__Work item 1__:
In the leadership excerpt, how many minutes a day does it take to develop the simple daily habits?
__Work item 2__:
Return the part of the leadership excerpt from "- Did someone" to "to elevate your consciousness?", word for word.
__Work item 3__:
Resume the leadership excerpt, starting right after its last line.

__Document extract__:
•••

Once they agreed, life felt like it picked up speed by 10x, but after a year of little to do (safely), it’s been great, though tricky, to have a full calendar again. It has taken some adjustment for me to coach them through new habits so that they can keep the above commitments, but we are finally achieving a flow.
Just as discipline is the difference between playing sports and being an athlete, discipline also makes a difference between being a boss and being a leader.
So, I want to ask you:
- Did anyone have a similar talk with someone before leadership was hoisted upon you?
- Did someone explain that implied in leadership is the commitment to continually elevate your consciousness?
- Did they show you how to elevate your consciousness?
- Did they help onboard you into new habits to support this?
If your answer is yes, you are one of too few, and very fortunate.
Some leaders figure this out on their own, sometimes as a result of having poor leaders and sometimes as a result of having great leaders.
Still, forming habits conventionally is challenging just based on the anatomy and function of our brain. The hard-wiring of our survival brain sometimes inhibits our evolved brain when it comes to practicing conscious leadership as well as forming habits.
One way to overcome this natural barrier is to schedule your future habit as a ritual on your calendar.
There are 5 simple daily habits you can develop in 10-15 minutes each day that will exponentially and consistently expand your consciousness as a leader. They will also have multiple benefits to many other realms of your life.
These simple habits are:
- Heart-centered communications
- Fitness (mind, body, and soul)

•••

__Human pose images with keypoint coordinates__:
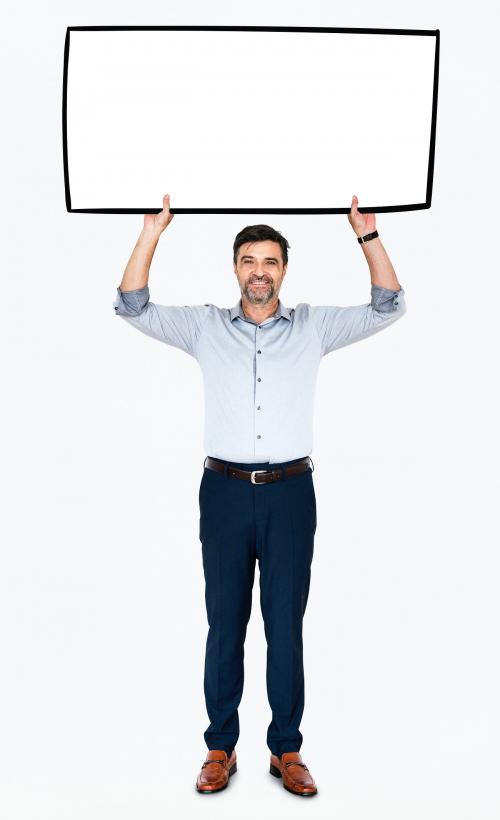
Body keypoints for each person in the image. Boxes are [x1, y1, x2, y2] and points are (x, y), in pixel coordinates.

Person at [113, 193, 407, 797]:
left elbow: (388, 307)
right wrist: (151, 234)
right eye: (248, 260)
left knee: (285, 626)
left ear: (284, 270)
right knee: (224, 623)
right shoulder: (202, 326)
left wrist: (367, 237)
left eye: (269, 261)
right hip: (222, 493)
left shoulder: (314, 326)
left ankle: (287, 748)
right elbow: (132, 306)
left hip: (290, 495)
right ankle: (220, 746)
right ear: (235, 269)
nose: (259, 271)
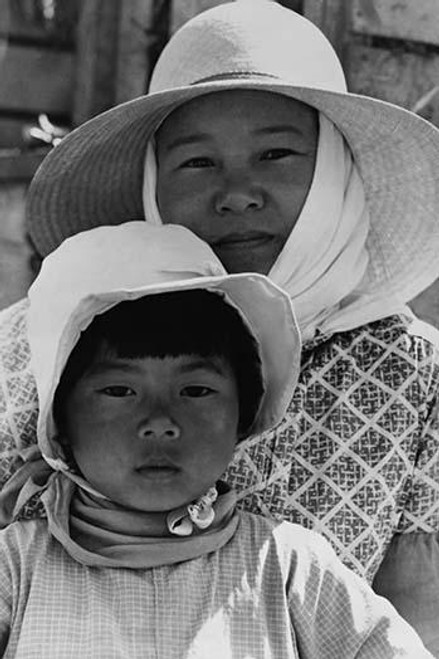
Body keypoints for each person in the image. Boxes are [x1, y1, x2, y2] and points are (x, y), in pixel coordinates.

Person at [1, 0, 439, 653]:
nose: (237, 193)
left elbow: (415, 614)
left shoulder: (412, 373)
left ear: (334, 170)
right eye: (197, 162)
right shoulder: (40, 341)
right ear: (152, 179)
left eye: (277, 154)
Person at [0, 220, 433, 658]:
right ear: (61, 420)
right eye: (119, 391)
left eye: (196, 391)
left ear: (242, 416)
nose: (160, 422)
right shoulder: (16, 568)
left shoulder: (286, 565)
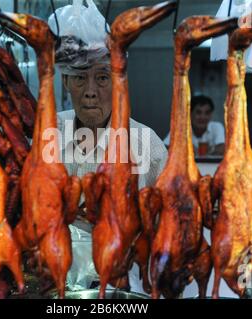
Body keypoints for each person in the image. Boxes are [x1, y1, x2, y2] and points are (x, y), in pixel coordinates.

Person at [47, 1, 168, 294]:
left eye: (102, 78)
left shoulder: (146, 143)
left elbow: (167, 228)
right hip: (54, 282)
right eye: (79, 78)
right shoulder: (48, 134)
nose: (90, 91)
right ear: (65, 81)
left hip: (124, 286)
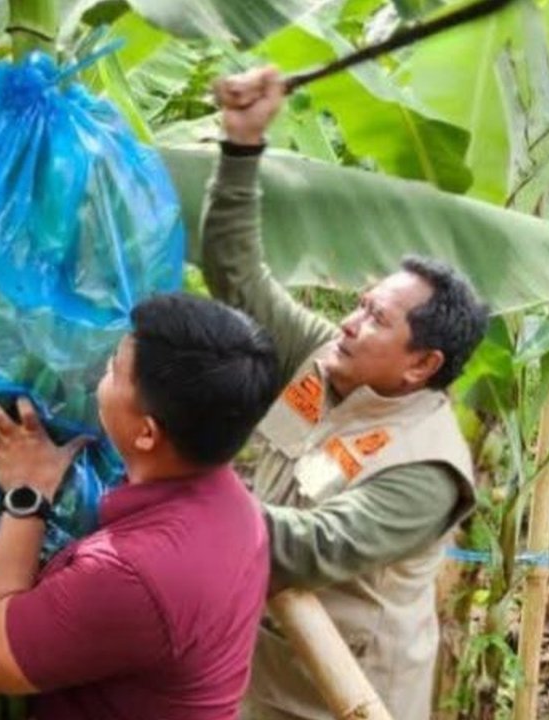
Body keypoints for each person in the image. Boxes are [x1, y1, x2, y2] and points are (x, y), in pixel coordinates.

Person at [204, 67, 489, 720]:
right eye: (361, 305)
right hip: (257, 674)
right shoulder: (325, 359)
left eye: (377, 319)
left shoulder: (427, 468)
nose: (352, 322)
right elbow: (234, 272)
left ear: (421, 364)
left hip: (335, 700)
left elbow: (311, 547)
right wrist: (243, 145)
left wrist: (182, 487)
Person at [0, 293, 278, 719]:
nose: (100, 377)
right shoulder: (236, 505)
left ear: (147, 433)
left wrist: (28, 493)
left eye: (112, 369)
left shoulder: (137, 574)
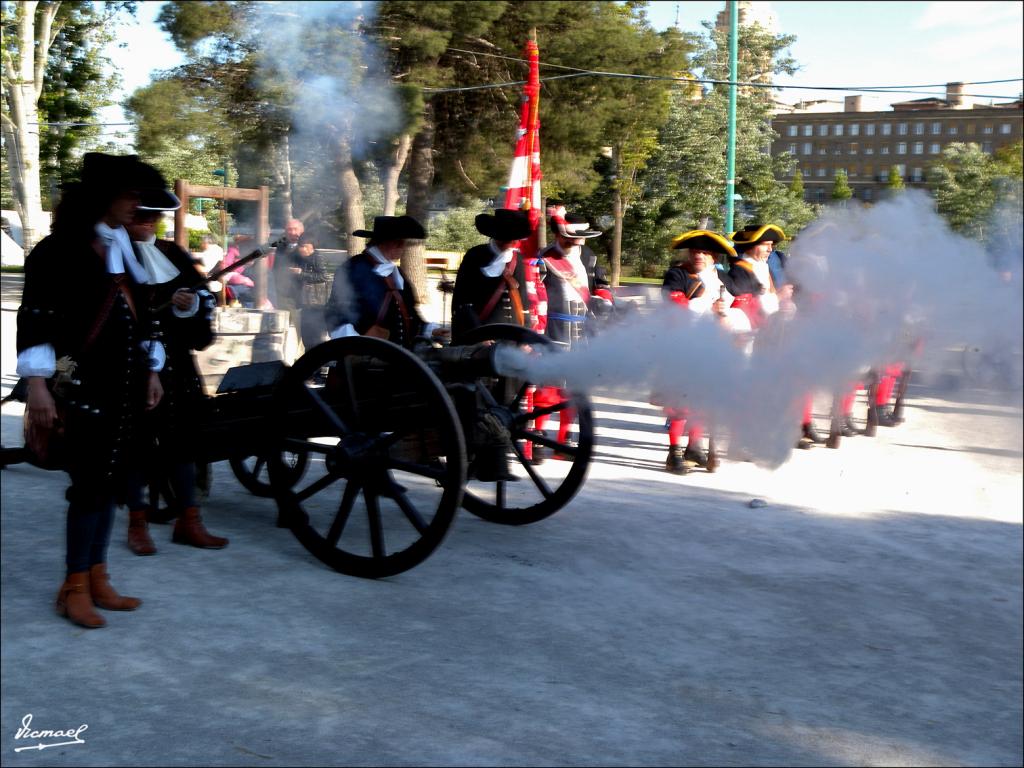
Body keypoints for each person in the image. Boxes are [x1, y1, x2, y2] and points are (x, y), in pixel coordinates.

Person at [17, 152, 165, 629]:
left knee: (111, 484)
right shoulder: (57, 250)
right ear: (102, 199)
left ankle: (98, 575)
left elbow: (143, 317)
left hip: (123, 387)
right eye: (129, 196)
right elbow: (37, 321)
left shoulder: (124, 247)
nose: (136, 206)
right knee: (87, 489)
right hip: (79, 385)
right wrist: (38, 388)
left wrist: (153, 372)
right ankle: (73, 587)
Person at [122, 174, 228, 555]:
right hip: (132, 365)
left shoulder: (175, 254)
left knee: (182, 443)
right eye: (141, 215)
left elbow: (204, 300)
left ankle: (189, 520)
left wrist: (192, 305)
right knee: (134, 444)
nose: (149, 222)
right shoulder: (113, 256)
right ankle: (137, 522)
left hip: (177, 367)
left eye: (153, 216)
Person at [659, 230, 741, 474]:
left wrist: (728, 313)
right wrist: (708, 306)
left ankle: (694, 447)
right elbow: (675, 306)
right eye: (695, 251)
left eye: (704, 252)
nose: (698, 255)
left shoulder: (724, 279)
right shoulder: (678, 274)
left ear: (714, 256)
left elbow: (740, 303)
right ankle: (674, 452)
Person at [529, 211, 602, 463]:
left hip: (582, 332)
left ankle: (564, 439)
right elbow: (534, 294)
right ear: (559, 235)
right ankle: (538, 435)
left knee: (572, 391)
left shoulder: (590, 258)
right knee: (548, 387)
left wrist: (605, 300)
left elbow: (599, 285)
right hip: (554, 329)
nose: (578, 242)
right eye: (573, 237)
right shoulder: (544, 258)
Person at [324, 216, 430, 348]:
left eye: (403, 242)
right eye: (397, 241)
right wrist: (358, 344)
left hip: (398, 358)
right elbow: (336, 314)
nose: (402, 246)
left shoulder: (397, 273)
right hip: (363, 360)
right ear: (382, 242)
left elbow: (411, 314)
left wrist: (430, 330)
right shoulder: (353, 268)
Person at [450, 208, 531, 343]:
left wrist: (525, 338)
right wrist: (479, 334)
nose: (509, 242)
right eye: (505, 238)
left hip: (512, 335)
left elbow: (523, 299)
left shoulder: (518, 259)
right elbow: (463, 300)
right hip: (482, 333)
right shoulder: (475, 255)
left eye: (512, 239)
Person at [296, 235, 330, 353]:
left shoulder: (318, 258)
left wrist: (302, 274)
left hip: (317, 304)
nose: (302, 249)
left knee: (315, 337)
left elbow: (324, 276)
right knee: (306, 337)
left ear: (311, 247)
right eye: (301, 246)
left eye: (304, 246)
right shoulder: (303, 259)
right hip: (307, 303)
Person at [222, 233, 256, 307]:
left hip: (249, 279)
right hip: (237, 276)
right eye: (244, 243)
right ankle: (232, 291)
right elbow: (226, 265)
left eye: (248, 243)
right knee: (243, 287)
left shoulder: (252, 252)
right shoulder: (233, 250)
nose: (246, 245)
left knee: (248, 294)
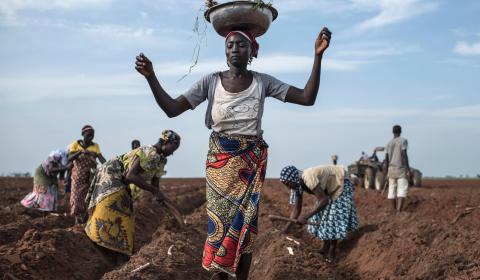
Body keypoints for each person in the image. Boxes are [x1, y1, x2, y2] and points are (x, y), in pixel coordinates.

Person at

•••

__Expected answer 1__:
10-15 minutes each day.

__Expected answer 2__:
- Did someone explain that implied in leadership is the commitment to continually elevate your consciousness?
- Did they show you how to elevate your consciousness?

__Expected answer 3__:
You could delegate a power hour every day to do them all, but that can be overwhelming and overwhelm itself can be inhibitive of starting and sustaining a habit. , even if being successful is really about cutting an hour of a less helpful habit, like scrolling social media.
Instead, I invite you to designate a day for each habit, and feel free to use the weekend how you like. If there is a day you love so much you want to repeat it, do that. You may be already doing one or a few of these. In that case, it’s just a matter of seeing these activities as part of your overall consciousness elevation strategy and you might want to make some tweaks accordingly. For instance, if you already spend some time upskilling each week, choose to upskill in breakthroughs in behavioral science, neuroscience, and performance optimization.
I’d like to suggest the following designations:
Monday – Mindfulness
Tuesday – Upskilling
Wednesday – Heart-centered Communication
Thursday – Reflection
Friday – Fitness
You can feel free to re-arrange these as you see fit, based on how your energy or your calendar trend.
This schedule is based on my natural rhythms, because when it comes to forming a new habit, I like to give myself every advantage. I won’t schedule a high-energy activity when I’m low energy.
Monday – Mindfulness
Many people mistake mindfulness for meditation. Both have amazing benefits for your consciousness and beyond, but mindfulness is a practice where you take moments as frequently as possible throughout the day to just notice and be. Rather than trying to clear your mind, fill your senses by taking in every detail, from how your clothes feel on your body and how the air smells to the fine weaves of a fabric or the fractal design of a flower. Surely, designating a day for this will lead to you taking more mindful moments all around. Mindfulness helps you learn how to create calm in the midst of chaos and clarity in the midst of confusion. When you have to make high-stakes decisions as a leader, being able to do this is absolutely critical. It will also help you enhance your EQ and empathy so that you can be a more effective communicator.
Tuesday – Upskilling
I also call it “Learnin’ Tuesday,” but I’ve upgraded it to reflect that upskilling is also about applying what you learn, so make time for that, too.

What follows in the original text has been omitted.